The List of ten books printed above and the following fifteen titles:

* In Deep Places. By Amelia Josephine Burr. (Doran: $1.00 net.) Fine dramatic monologues and narrative poems, which represent a great advance over Miss Burr’s previous book. Jehane is a worthy sequel to The Haystack in the Floods by William Morris. Allah is With the Patient and other narrative poems are related in a blank verse of firm yet varied texture. Miss Burr’s dramatic imagination interprets Italy and England in human terms, and travel has afforded her lyric opportunities to which she has responded sensitively and well. With this volume Miss Burr has come to stay.

* The Little King. By Witter Bynner. (Kennerley: $.60 net.) A stark one-act play in verse of swift sure dramatic nerve about the little son of Marie Antoinette. With great economy of material and vivid historic imagination, Mr. Bynner has made The Little King human and poignant in his brief little tragedy.

* Earth Deities, and Other Rhythmic Masques. By Bliss Carman and Mary Perry King. (Kennerley: $1.50 net.) Four masques of earth with Mr. Carman’s old familiar lyric quality directed into fresh and living channels. Each of them would afford a rare delight to an audience, particularly if accompanied by the rhythmic dances which have been designed for them by Mary Perry King.

* Poetical Works. By Edward Dowden. In two volumes. (Dutton: $4.00 net.) A permanent and integral part of English literature. It is gratifying to find tardy justice done at last to the merits of the late Professor Dowden as a poet. Those who care for the work of Mr. Woodberry will find the same qualities in Dowden’s poetry, but in a larger and more authoritative voice. Moreover, he is one of the great nineteenth century sonneteers.

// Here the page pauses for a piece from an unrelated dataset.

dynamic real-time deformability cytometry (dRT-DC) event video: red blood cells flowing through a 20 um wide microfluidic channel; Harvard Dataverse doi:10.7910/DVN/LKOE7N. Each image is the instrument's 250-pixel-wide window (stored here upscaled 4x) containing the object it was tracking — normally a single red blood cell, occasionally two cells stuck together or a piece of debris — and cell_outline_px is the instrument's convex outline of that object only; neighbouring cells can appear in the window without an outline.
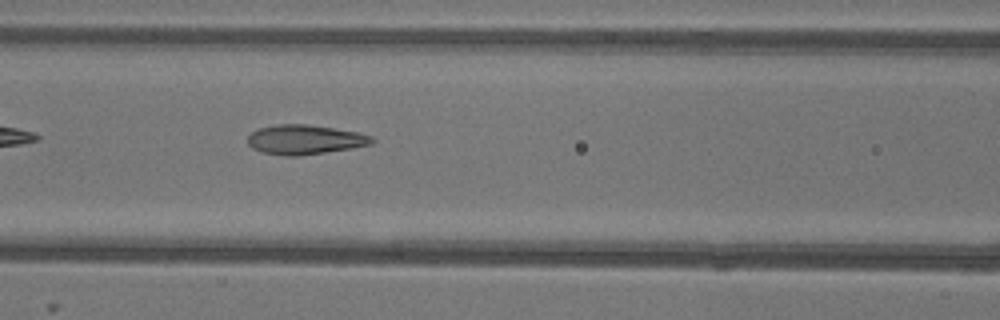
{"species": "common noctule bat (a hibernating species)", "species_latin": "Nyctalus noctula", "temperature_condition": "warm", "stored_images_in_passage": 36, "camera_frame_rate_fps": 3000, "um_per_image_px": 0.085, "animal": {"sex": "female"}, "frame": {"image": 1, "passage_image": 6, "time_ms": 1.667, "image_size_px": [1000, 320], "cell_outline_px": [[376, 140], [372, 144], [352, 148], [300, 156], [284, 156], [260, 152], [252, 148], [248, 144], [248, 136], [252, 132], [260, 128], [276, 124], [304, 124], [332, 128], [356, 132], [372, 136]], "centroid_in_image_um": [25.9, 11.88], "position_along_channel_um": 140.7, "area_um2": 21.39}}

His many hymns to intellectual beauty have not an undistinguished line in them, and as a lyric poet his singing quality is infectious. This is the first edition of his poems since 1876, and contains many which have never been collected before. The second volume is a pleasant translation of Goethe’s, The West Eastern Divan. It will not greatly interest admirers of Prof. Dowden’s work, and should be sold separately.

* Borderlands and Thoroughfares. By Wilfrid Wilson Gibson. (Macmillan: $1.25 net.) Mr. Gibson’s fourth volume in three years. Though not equal to his earlier books, it will well repay the lover of poetry. The first section, entitled Borderlands consists of three dramatic dialogues in free verse which aim with some success to be simple, sensuous, and passionate. Hoops is one of Mr. Gibson’s most satisfactory poems. The second section, entitled Thoroughfares comprises shorter poems, many of which are dramatic monologues, and of these Solway Ford and The Gorse represent Mr. Gibson’s best. As we have said elsewhere, Mr. Gibson’s art “satisfies our æsthetic emotions and fulfils our social needs.”

* Aroun’ the Boreens: A Little Book of Celtic Verse. By Agnes I. Hanrahan. (Badger: $1.00 net.) A slight volume of Irish songs equal to the very best by Eva Gore-Booth or Mrs. Hinkson, and tipped with a more delicate art. The volume should be on every shelf beside Moira O’Neill’s Songs of the Glens of Antrim.